Create a double-sided belt called append-belt with 10 spaces (which ends up being 20)
double-belt append-belt 10
Simple belt-belt operations
(note: Machines that take multiple belts always go left-right, and only take whats available on the end of the belt)
Merge two belts into one:
(belt-1, belt-2) > id<all> > belt-3
Merge two belts into one (left-bias):
(belt-1, belt-2) > id<0> > belt-3
Evenly split a belt:
belt-1 > split<all> > (belt-2, belt-3)
Split a belt, but push all Ints to the left:
belt-1 > split<Int> > (belt-int, belt-3)
Producing constants
Produce an infinite amount of the number 42 (the recipe is the constant value in this case):
Int<42> > the-answer
Only produce 10 instances of the string "Hello", using the # operator to limit the number of times the machine runs:
String<Hello>#10 > greet-belt
Take the top value of money, and push it to the belt free-money:
money > repeat > free-money
Misc
Make a belt of higher-order machines (with recipe), and pass it to a machine:
Lambda<increment<2>> > fun-belt (fun-belt, arr-belt) > map > result-belt
Take a user input input of a number, check if its greater than 10 and if so, push an element from the top of congrat-belt to the result:
Int<10> > second-belt Input<YN>#1 > ask-belt (ask-belt, second-belt) > greater-than > comp-belt (comp-belt, congrat-belt) > if > result-belt
Chain two machines together using -> (only works if output and input amounts of belts match):
belt-1 > doer<thing> -> doer<other-thing> > belt-2
Making your own machines
Make a machine that squares a number or multiplies it by another and divides all by three:
machine math {
// Third slot is for temporary belts made during the recipe
recipe square (input: Int) (output) () {
(input, input) > arithmetic<multiply> > output
}
recipe mulanddiv (input-1: Int, input-2: Int) (output) (multiplied = 10, divs = 10) {
Int<3> > divs
(input-1, input-2) > arithmetic<multiply> > multiplied
(multiplied, divs) > arithmetic<divide> > output
}
}
Automatically choose the recipe used for a machine (only works if all recipes use different types and only have one input belt):
machine-auto stove {
recipe boil (pasta: Pasta) (cooked) () {
pasta > Pot<boil> > cooked
}
recipe fry (egg: Egg) (fried) () {
egg > Pan<fry> > fried
}
}
// Now these are both valid (assuming the belts exist)
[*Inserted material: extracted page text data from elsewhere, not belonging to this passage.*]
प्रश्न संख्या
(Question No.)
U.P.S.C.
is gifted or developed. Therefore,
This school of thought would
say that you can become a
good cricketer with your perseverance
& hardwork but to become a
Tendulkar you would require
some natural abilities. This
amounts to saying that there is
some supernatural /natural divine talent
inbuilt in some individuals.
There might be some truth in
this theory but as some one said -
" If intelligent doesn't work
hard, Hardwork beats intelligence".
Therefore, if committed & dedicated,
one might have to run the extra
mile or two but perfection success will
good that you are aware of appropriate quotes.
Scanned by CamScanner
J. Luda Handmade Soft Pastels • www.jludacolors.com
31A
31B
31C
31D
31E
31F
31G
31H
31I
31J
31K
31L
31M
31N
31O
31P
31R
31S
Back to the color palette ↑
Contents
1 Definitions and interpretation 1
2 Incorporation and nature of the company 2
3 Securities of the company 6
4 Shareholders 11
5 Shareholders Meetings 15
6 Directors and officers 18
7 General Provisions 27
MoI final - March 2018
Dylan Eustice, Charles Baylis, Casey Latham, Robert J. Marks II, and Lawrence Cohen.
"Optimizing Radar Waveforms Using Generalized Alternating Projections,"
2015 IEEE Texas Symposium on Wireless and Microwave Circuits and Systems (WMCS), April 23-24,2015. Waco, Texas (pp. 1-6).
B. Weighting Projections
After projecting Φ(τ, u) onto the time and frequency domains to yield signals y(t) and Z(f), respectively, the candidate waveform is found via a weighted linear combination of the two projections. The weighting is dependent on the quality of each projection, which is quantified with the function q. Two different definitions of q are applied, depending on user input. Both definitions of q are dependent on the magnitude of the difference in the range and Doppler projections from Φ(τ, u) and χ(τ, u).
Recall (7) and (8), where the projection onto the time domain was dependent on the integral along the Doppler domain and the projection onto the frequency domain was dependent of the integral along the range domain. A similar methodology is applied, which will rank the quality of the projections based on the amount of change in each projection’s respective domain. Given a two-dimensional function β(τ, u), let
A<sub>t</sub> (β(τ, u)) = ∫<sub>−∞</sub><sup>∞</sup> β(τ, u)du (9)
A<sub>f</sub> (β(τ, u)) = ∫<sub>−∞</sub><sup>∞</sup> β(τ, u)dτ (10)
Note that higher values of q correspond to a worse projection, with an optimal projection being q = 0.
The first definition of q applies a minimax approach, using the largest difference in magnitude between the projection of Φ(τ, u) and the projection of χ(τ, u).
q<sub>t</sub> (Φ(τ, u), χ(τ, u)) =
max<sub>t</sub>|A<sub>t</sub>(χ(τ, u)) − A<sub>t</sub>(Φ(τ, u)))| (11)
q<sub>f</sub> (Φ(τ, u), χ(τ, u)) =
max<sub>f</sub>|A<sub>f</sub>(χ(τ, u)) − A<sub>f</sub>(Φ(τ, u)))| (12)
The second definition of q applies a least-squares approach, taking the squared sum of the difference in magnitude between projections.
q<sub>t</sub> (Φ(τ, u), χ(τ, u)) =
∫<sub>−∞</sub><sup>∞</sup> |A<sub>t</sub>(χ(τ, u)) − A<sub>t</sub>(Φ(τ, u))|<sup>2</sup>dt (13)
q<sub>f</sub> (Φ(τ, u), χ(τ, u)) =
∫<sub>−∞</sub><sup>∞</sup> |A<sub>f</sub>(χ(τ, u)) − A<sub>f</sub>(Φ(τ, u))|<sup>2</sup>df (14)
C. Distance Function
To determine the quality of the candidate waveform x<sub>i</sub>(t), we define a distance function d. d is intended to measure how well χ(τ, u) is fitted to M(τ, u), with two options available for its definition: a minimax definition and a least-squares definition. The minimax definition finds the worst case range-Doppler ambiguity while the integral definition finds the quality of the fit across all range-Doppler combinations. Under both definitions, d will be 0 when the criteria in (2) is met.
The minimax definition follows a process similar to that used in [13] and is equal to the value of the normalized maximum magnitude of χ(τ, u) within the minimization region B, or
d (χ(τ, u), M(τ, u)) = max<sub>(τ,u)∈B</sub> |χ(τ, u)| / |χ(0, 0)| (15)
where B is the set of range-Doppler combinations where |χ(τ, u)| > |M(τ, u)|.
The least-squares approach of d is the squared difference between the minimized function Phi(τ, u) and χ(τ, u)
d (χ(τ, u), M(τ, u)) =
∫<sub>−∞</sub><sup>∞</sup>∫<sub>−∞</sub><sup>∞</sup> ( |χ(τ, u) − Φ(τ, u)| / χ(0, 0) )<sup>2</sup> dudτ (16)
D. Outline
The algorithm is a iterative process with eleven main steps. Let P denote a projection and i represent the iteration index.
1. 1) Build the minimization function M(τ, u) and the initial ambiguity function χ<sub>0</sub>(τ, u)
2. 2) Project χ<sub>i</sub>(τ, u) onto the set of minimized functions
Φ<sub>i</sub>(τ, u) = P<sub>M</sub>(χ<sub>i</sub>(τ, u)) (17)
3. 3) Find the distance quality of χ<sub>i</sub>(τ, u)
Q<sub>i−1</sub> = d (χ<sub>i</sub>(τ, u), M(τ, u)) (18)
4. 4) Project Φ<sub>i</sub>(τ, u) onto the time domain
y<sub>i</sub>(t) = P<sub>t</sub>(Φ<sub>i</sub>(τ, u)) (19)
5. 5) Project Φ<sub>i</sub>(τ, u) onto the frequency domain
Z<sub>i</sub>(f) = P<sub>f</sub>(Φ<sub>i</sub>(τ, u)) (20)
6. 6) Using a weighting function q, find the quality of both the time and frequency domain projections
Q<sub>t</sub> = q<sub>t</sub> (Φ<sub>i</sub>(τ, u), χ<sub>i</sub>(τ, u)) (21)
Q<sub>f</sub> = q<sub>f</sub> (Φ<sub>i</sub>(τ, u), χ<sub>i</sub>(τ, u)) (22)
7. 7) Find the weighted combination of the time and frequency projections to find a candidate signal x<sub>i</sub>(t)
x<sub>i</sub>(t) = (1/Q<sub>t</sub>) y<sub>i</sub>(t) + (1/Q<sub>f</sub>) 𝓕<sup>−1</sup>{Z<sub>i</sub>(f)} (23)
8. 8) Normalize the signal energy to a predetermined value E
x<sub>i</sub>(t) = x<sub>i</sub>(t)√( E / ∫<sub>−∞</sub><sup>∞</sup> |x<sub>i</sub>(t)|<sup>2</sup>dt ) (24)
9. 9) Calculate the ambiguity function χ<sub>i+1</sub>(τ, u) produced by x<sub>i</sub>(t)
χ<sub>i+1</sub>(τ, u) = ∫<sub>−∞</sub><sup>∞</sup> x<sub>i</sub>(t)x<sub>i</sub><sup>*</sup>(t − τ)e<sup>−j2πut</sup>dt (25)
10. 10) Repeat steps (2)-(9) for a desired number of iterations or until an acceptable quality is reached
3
raw-eggs > stove > fried-eggs
raw-pasta > stove > cooked-pasta
Example programs
Hello world:
belt hello 10 String<Hello, World!>#1 > hello hello > print<str>
Hello world (5 times):
belt hello 10 String<Hello, World!>#5 > hello hello > print<str>
Cat program:
Input<str> -> print<str>
Truth machine:
belt input 10 belt truth 10 belt output 10 Bool<true> > truth Input<YN> > input (input, truth) > if > output output > print<bool>